George Kerby was standing in front of the sideboard, diligently rummaging through its drawers. As Topper watched the deftly searching hands he decided that Kerby was bereft of fear and respect. Certainly, no ordinary person could thus casually search through such an imposing piece of furniture. With a low exclamation of satisfaction, Kerby left the sideboard and returned to the fireplace with a corkscrew in one hand and two glasses in the other.
“Hold these,” he said, giving Topper the glasses, “but don’t make any noise. Marion’s really childish about nature. If we don’t disturb her she’ll blither around outside all night and let us peacefully fill our skins.”
With professional skill he extracted the cork from one of the bottles, then filled the glasses and politely extended one of them to Mr. Topper, who was extremely glad to receive it. He was honestly convinced that if any man in the world deserved a drink, he, Topper, was that man. Kerby emptied his glass at a gulp and pulled a couple of boxes within range of the fire’s warmth.
“Take it easy, Topper,” he said. “This Scotch is worth a couple of yards of ectoplasm. Do you get drunk?”
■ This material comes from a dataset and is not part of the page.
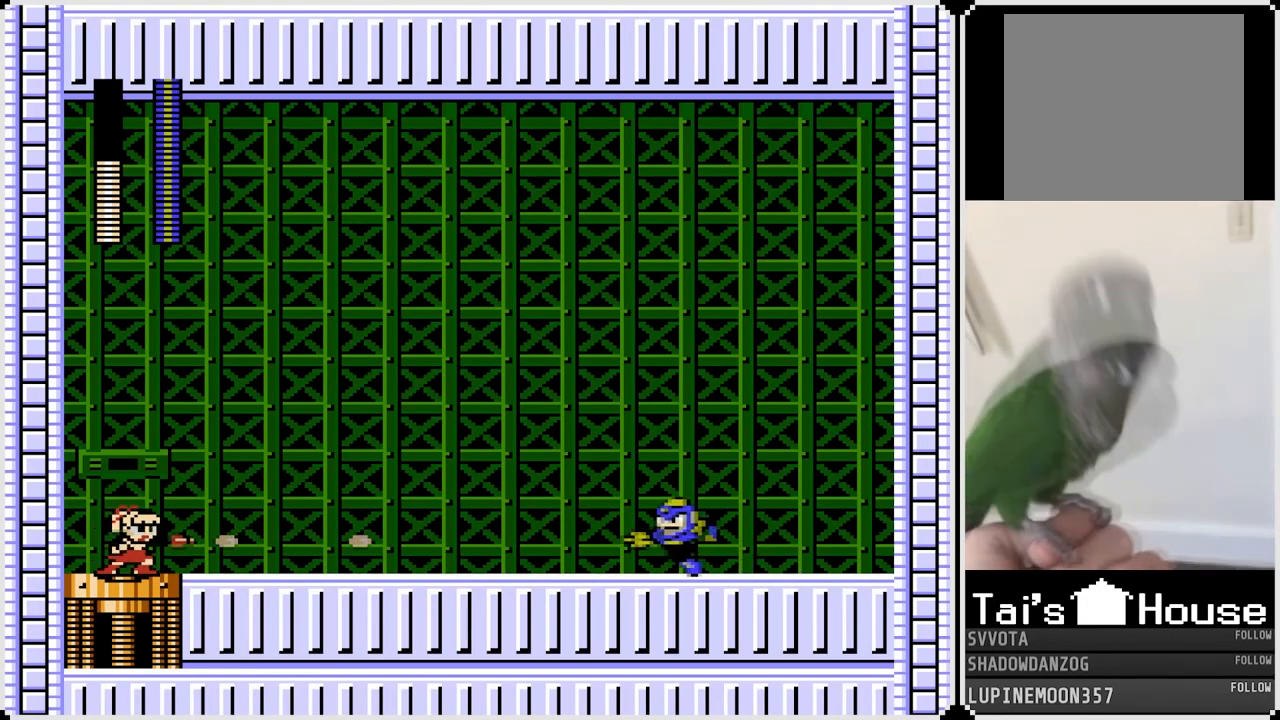
{"buttons": ["CROSS"], "left_stick": "center", "right_stick": "center", "events": [[33, "SQUARE", "down"], [67, "CROSS", "up"], [133, "SQUARE", "up"], [183, "SQUARE", "down"], [283, "SQUARE", "up"], [333, "SQUARE", "down"], [417, "SQUARE", "up"], [483, "CROSS", "down"]]}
Topper, emerging with a brilliant color from his glass, paused before answering the question. A swift, rollicking revolution accompanied by a pleasant tingling sensation was taking place within him. He felt himself growing lighter and less material. Perhaps he was going to disappear altogether. That would be splendid. Then he would be a spirit, too, like George and Marion Kerby.
“Never had much chance,” he replied, “but I did get drunk once. No one noticed it, so I didn’t have much fun. They were all so stuffy at the party. The kind that know when they’ve had just enough. Then they become heavily jolly and wink at each other with wise eyes. I went to sleep in a hammock. Mrs. Topper doesn’t like drinking, it makes her nervous. I suppose you get drunk most of the time?”
Kerby replenished the glasses before he answered.
“Whenever I get the chance,” he said. “Marion says I’m never sober. And she sticks to it, but of course she exaggerates. The moment I take a drink she begins to remind me about the last time and helps me along by auto-suggestion.”
“It’s really too bad about women,” Mr. Topper answered sympathetically. “They don’t seem to have any sense of proportion at all. If Mrs. Topper should walk into the room right now I’d be forced to speak to her quite pointedly to keep her from raising a row. But I’ve never beaten her,” he went on thoughtfully. “Not yet, I haven’t.
“Thanks, Kerby. This Scotch is delicious. Do you feel like dancing?”
Kerby quickly looked up from his drink. Mr. Topper appeared to be perfectly normal. He was sitting solidly on his box and gazing into the fireplace.
“Do I feel like what?” Kerby demanded.
“Dancing, George,” replied Mr. Topper in a reasonable voice. “Dancing or singing.”
“Certainly not,” said Kerby, shortly.
“That’s odd,” replied Mr. Topper. “I seem to.”
“Well, don’t do it,” Kerby commanded. “You’ll spoil everything.”
“Then let’s each have a bottle of our own,” suggested Mr. Topper. “It will seem more abandoned.”
“Drink up this one first,” said Kerby.
Mr. Topper promptly extended his empty glass.
“Listen, George,” he asked humbly, “if I just sit quietly here by the fire and feel like dancing it will be all right, won’t it?”